Tuesday, November 17, 2015

Guided Pathways for Transfer


Last year I caught a presentation by some folks from the Maricopa County Community College District (Phoenix, AZ) on a transfer partnership they had developed with Arizona State University.  With nearly every transfer student aiming at the same destination college, it was relatively easy to design curricula for the first two years.  (That’s not to demean the effort involved; it’s just to say the target was clear.)  

I was jealous.  That kind of clarity wasn’t possible at Holyoke, and it isn’t possible at Brookdale.  That’s because in both places, students had many more options for destination colleges, and the destination colleges didn’t agree with each other.  When the destination schools disagree on what should go into the first two years, who are we supposed to imitate?

Loss of credits upon transfer is a massive barrier to degree completion, for obvious reasons.  It forces students to spend time and money retaking classes they’ve already taken.  It’s also incredibly demoralizing.  Students feel ripped off, either by the destination college or the sending one, and feeling like a chump doesn’t often inspire greatness.  

When the loss of credits in transfer occurs between public institutions -- say, a community college and a state university -- taxpayers wind up paying twice for the same courses.  It’s a huge issue for students, but not only for students.  Everyone winds up paying for it, except maybe for the destination school.

Yet in the public discussion of transfer -- to the extent that it exists -- most of the blame for “wasted” credits is aimed at community colleges.  

To some degree, any region with a healthy population of private colleges and universities will have to deal with this no matter what.  Private institutions can define curricula pretty much as they see fit, within the confines of state licensing regs and accreditation criteria.  But it seems like the public institutions should be more subject to public authority.  

This week I was in the umpteenth meeting in which discussions of possible changes to curricula led to the inevitable “but will it transfer?,” answered with the inevitable “well, yes and no.”  “Yes and no” is not a satisfying answer.

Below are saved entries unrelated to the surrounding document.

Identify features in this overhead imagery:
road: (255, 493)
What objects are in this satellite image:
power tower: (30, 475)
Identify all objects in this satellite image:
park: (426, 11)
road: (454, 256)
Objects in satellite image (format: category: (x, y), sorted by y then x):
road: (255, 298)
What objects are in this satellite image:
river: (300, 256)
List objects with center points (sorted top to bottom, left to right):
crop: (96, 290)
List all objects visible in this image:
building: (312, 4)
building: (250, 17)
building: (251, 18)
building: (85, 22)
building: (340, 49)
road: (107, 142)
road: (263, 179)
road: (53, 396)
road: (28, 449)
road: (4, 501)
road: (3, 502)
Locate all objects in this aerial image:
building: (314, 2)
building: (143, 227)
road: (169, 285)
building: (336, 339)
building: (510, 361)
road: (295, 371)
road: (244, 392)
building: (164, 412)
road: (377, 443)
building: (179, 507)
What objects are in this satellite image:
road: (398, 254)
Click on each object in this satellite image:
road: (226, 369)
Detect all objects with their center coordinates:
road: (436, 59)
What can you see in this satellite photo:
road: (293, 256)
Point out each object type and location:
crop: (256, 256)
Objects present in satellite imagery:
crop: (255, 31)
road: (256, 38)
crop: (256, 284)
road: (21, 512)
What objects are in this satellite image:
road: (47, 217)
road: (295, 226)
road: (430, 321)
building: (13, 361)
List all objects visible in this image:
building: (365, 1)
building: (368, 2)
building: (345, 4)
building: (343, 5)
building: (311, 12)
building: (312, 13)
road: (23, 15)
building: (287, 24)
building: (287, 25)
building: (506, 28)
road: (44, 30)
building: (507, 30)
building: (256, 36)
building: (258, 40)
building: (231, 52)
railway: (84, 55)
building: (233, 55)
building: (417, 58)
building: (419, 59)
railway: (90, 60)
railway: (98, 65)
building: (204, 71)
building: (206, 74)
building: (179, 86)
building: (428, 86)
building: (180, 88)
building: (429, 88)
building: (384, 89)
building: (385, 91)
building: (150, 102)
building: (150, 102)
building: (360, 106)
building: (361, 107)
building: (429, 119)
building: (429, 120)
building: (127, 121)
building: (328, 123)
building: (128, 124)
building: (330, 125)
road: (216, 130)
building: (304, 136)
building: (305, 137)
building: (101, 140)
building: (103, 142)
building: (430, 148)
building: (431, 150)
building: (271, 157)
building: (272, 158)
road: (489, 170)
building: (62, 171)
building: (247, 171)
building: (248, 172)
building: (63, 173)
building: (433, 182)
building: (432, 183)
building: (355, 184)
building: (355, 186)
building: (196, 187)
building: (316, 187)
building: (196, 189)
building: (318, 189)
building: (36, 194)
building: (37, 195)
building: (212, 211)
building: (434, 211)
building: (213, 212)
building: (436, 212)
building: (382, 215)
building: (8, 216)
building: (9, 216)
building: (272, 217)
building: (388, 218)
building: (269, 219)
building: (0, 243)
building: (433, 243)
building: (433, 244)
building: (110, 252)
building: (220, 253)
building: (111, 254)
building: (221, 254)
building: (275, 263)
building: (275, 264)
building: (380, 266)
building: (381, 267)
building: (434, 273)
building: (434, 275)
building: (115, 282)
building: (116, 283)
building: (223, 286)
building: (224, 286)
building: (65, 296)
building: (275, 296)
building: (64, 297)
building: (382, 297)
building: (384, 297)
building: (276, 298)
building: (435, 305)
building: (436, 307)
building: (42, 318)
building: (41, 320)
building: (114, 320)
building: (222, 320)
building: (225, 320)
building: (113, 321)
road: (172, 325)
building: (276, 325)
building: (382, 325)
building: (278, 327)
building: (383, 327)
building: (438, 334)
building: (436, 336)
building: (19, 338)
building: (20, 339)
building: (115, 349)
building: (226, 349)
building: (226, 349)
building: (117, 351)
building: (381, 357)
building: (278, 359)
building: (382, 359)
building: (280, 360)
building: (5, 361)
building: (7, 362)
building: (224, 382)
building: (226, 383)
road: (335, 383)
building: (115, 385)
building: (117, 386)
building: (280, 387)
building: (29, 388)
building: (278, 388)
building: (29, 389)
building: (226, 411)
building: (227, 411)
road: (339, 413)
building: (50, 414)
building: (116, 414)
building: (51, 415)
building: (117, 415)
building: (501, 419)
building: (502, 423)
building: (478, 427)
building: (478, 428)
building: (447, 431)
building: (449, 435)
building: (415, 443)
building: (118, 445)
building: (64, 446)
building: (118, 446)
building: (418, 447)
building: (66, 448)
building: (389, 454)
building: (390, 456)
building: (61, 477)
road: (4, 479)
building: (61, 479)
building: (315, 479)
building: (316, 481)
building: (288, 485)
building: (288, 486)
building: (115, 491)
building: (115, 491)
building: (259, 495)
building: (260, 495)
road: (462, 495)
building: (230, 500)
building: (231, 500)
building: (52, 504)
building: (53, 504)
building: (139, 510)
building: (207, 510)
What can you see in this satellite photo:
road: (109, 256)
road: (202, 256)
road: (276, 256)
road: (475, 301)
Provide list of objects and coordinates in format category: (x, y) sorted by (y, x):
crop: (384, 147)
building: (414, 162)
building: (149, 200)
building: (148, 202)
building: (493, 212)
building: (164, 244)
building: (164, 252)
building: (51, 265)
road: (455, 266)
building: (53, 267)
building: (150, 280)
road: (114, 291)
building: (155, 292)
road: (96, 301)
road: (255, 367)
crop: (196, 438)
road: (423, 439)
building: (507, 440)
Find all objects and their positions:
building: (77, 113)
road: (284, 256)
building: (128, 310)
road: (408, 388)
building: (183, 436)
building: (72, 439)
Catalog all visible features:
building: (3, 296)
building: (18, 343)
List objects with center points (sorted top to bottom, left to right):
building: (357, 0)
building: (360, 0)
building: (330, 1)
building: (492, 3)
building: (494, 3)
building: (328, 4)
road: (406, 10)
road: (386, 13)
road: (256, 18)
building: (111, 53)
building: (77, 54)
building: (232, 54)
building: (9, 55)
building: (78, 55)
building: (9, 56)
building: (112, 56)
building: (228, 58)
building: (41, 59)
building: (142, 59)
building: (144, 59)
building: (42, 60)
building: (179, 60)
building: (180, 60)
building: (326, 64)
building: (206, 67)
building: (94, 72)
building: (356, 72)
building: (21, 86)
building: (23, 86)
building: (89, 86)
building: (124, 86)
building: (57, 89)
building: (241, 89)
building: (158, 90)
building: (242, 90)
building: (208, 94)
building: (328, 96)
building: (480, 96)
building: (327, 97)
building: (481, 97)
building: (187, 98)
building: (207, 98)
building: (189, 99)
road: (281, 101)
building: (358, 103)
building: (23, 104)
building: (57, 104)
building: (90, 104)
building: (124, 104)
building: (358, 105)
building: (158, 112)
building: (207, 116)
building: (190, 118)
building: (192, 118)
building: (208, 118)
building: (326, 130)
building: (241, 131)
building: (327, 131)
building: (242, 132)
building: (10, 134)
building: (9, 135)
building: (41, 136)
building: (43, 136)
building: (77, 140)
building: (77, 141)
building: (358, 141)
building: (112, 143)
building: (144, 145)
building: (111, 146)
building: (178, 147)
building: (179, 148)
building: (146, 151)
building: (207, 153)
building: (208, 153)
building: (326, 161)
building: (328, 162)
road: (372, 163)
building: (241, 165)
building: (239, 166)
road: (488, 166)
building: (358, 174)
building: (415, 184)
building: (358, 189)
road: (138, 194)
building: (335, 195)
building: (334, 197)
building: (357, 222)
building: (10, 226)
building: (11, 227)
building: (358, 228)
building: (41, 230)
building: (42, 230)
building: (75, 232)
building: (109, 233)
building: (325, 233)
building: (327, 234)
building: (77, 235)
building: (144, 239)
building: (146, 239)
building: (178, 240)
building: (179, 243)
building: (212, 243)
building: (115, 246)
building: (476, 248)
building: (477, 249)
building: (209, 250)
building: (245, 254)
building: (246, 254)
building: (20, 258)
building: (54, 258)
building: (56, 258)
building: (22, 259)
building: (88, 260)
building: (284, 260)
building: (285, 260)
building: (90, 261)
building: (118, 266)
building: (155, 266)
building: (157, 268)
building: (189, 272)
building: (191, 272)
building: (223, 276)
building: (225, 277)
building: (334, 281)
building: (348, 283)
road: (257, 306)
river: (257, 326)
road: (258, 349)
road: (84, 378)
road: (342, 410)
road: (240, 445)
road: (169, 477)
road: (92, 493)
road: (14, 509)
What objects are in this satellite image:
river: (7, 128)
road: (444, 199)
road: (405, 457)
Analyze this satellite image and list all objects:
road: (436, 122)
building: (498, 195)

Put differently, four-year publics need to be required to create “guided pathways” for community college transfer.  That means keeping their own curricula in relative check, and vetoing departmental efforts to go rogue and construct idiosyncratic requirements to avoid “giving away” credits (or, in what amounts to the same thing, relegating them to “free elective” status).  The easiest way, I think, would be to cap at sixty the number of credits that a destination school could require of someone with an associate’s degree.  Let the four-year college departments fight out which sixty credits they can require; I have no dog in that fight.  But allowing the people with the greatest conflict of interest nearly unfettered discretion to double-dip is not okay.  It’s a disservice to the students and the taxpayers.

Have any states actually tried that?  I’d be interested in hearing about unintended consequences and/or workarounds.  Alternately, for folks at public four-years, can you foresee unintended consequences and/or workarounds?